Spezial: Gleit- und Wälzlager

Dünnringlager – In einem neuartigen Terminal, das Laserstrahlen überträgt, konnten die Ultra-Slim-Dünnringlager aus dem Programm von Rodriguez die Anforderungen nach einer genauen Bewegungssteuerung in allen Belangen erfüllen.

19. Mai 2016

Mit neuartigen Laserkommunikationssystemen lassen sich bei aeronautischen Anwendungen große Datenmengen übertragen. So können Luftbilder bereits während des Fluges zu einer Bodenstation übertragen werden – und zwar über so große Entfernungen, dass auch das Weltall greifbar nahe scheint. Klingt futuristisch, ist aber längst Realität: Die Vialight Communications GmbH hat die entsprechenden Systeme zur Marktreife gebracht.
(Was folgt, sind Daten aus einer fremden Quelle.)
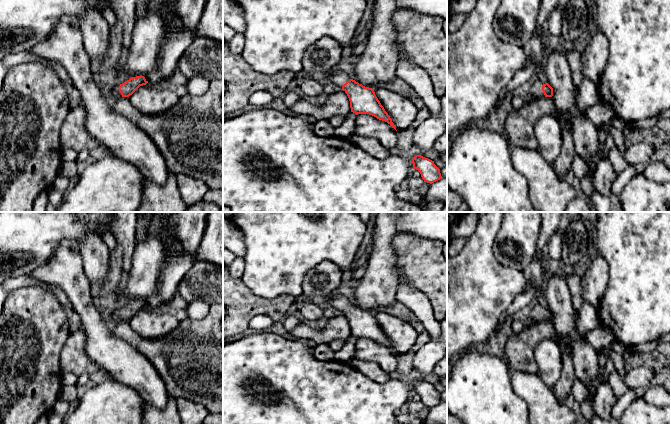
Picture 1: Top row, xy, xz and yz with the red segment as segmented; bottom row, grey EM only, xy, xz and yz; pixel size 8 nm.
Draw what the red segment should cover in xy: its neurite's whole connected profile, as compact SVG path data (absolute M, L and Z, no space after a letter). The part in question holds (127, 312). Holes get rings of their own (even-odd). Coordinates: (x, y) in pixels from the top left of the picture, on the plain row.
M136 300L130 302L120 309L115 310L111 315L111 319L114 321L115 324L120 321L129 321L140 310L146 309L147 307L148 305L145 303L144 300Z

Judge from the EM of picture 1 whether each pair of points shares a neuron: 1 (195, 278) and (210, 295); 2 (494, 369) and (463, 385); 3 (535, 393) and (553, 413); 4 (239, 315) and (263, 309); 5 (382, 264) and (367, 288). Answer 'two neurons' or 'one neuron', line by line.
1: one neuron
2: one neuron
3: one neuron
4: one neuron
5: one neuron

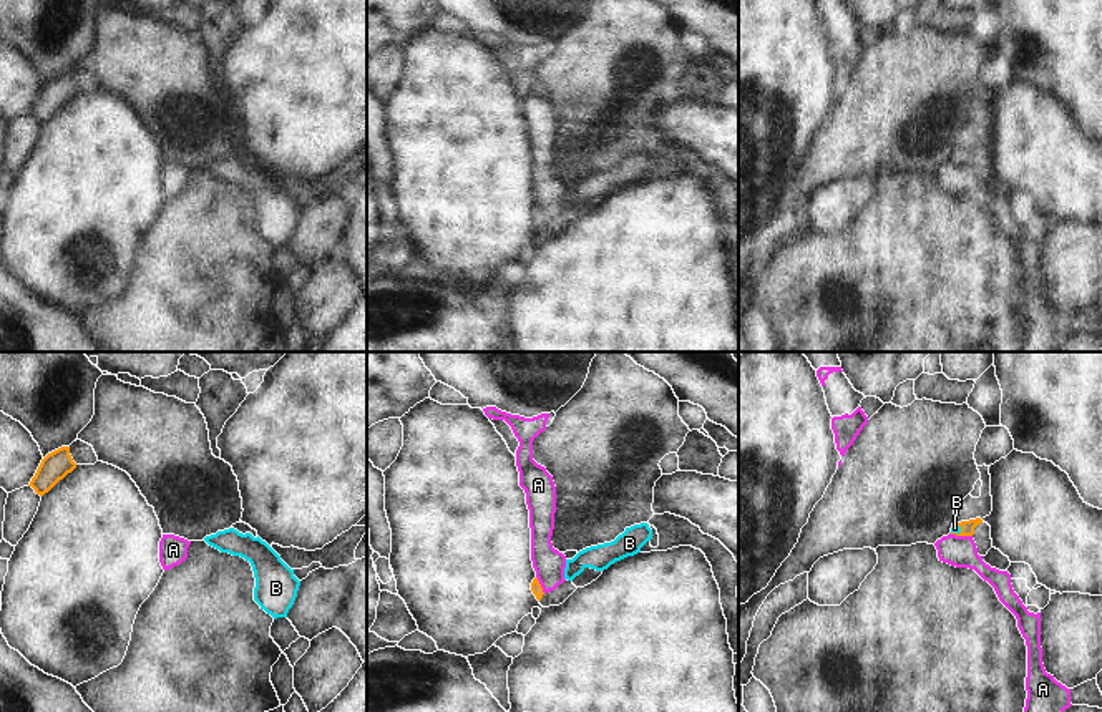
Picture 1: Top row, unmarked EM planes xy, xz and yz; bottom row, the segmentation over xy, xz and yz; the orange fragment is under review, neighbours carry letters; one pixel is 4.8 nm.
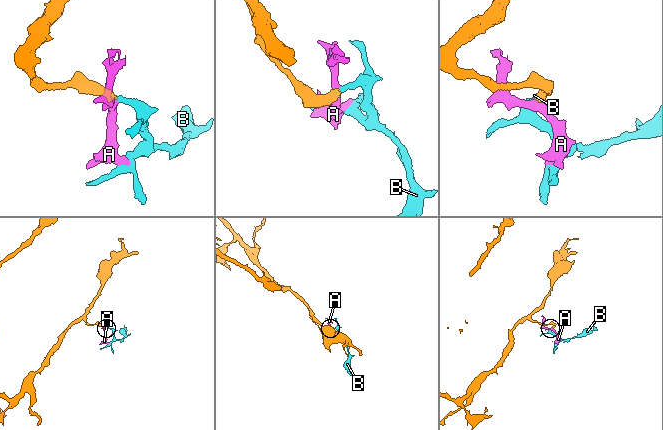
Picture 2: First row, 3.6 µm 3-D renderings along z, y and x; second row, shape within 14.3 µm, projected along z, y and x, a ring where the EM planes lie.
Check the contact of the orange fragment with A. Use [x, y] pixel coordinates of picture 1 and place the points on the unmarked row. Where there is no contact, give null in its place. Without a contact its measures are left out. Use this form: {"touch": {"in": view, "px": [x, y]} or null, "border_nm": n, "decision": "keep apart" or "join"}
{"touch": {"in": "yz", "px": [961, 163]}, "border_nm": 110, "decision": "keep apart"}

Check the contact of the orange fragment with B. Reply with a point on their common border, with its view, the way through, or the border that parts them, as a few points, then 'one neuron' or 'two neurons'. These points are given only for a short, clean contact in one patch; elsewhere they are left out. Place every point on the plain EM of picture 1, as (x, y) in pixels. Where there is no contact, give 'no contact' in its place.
meets orange in yz at (956, 161); runs through yz (966, 155), (956, 161), (955, 156); one neuron

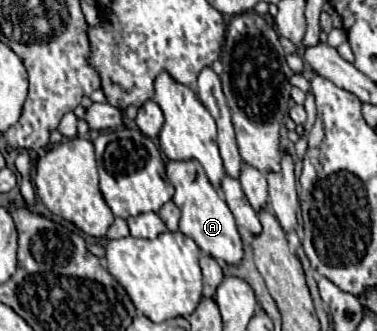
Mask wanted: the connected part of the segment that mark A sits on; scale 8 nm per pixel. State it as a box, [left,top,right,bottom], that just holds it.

Das Unternehmen ist ein Spin-off des Deutschen Zentrums für Luft- und Raumfahrt DLR und beschäftigt sich mit optischer Freiraumkommunikation (FSO). Konkret entwickelt und implementiert das aus Wissenschaftlern bestehende Team Laserkommunikationssysteme für die Übertragung großer Datenmengen bei aeronautischen Anwendungen. »Der Hintergrund ist, dass moderne Kamerasysteme zur Aufnahme von Luftbildern eine große Menge an Daten erzeugen«, schildert Dr. Markus Knapek, CEO von Vialight.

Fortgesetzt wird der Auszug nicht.